• [Extracted entries]
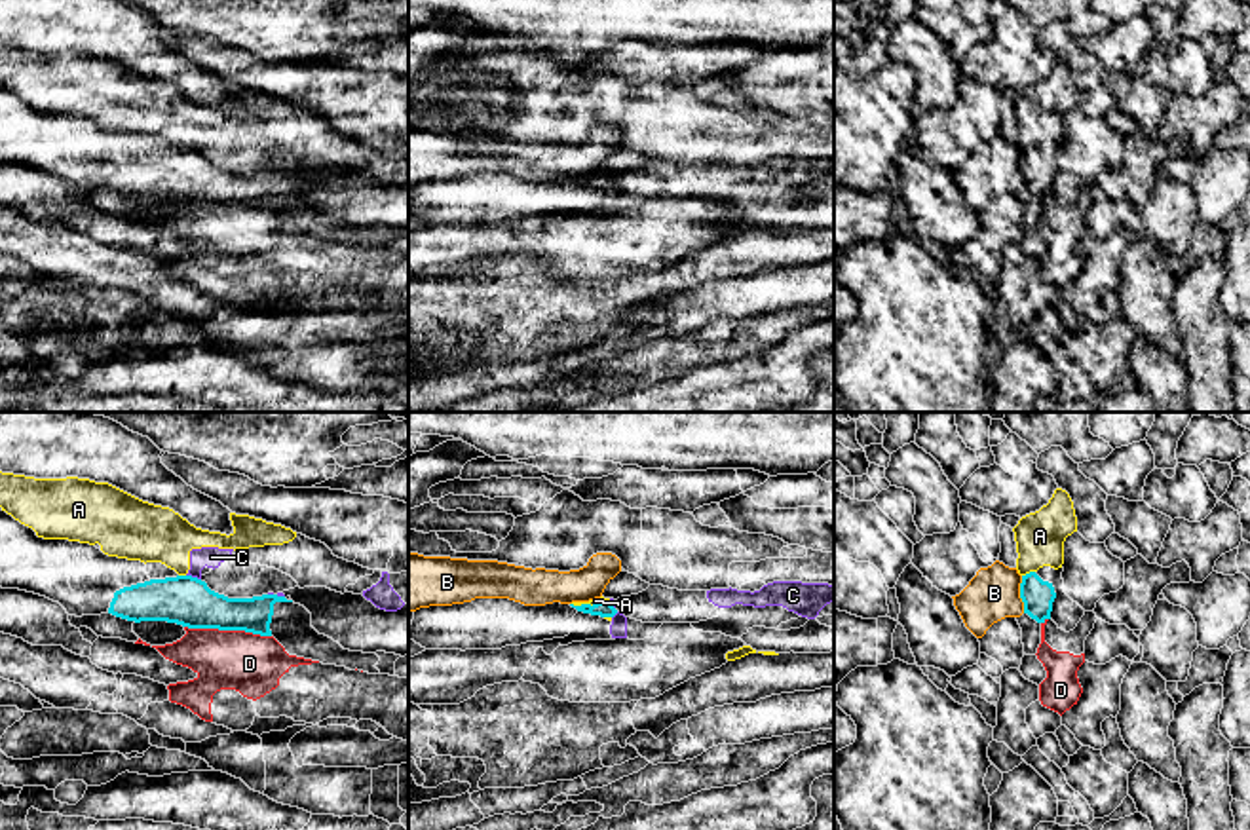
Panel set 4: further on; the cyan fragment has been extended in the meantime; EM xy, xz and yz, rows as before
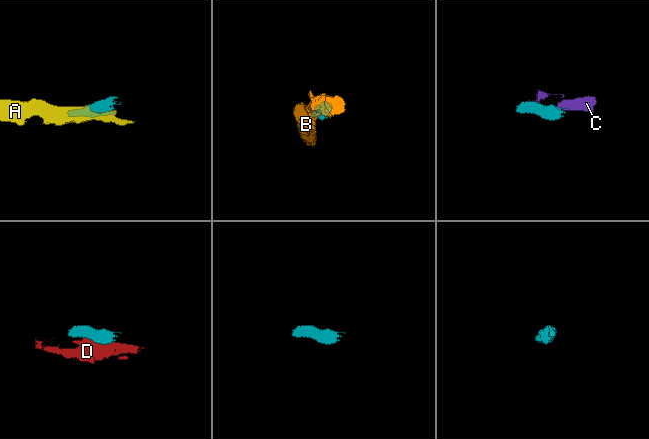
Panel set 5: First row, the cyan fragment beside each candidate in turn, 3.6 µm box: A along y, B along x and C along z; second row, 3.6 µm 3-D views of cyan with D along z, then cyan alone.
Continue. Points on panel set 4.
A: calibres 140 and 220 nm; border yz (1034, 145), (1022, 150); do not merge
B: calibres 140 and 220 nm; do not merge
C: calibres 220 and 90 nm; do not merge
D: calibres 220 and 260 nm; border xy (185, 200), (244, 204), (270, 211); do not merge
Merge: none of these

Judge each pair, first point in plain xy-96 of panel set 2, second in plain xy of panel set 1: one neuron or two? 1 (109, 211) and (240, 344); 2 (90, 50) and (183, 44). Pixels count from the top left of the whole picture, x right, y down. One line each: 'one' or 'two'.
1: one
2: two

* * *

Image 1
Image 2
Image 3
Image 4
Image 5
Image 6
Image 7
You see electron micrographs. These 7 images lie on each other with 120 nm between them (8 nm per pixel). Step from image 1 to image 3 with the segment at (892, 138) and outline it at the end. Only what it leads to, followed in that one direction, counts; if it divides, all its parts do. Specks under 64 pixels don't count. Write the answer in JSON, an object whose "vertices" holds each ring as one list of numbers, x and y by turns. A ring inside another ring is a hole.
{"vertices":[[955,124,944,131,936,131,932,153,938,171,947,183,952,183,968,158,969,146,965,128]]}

• [Goal of the exercise] Each line in the listing above that includes the word "fragment" needs to be copied out.

• [Answer]
Panel set 4: further on; the cyan fragment has been extended in the meantime; EM xy, xz and yz, rows as before
Panel set 5: First row, the cyan fragment beside each candidate in turn, 3.6 µm box: A along y, B along x and C along z; second row, 3.6 µm 3-D views of cyan with D along z, then cyan alone.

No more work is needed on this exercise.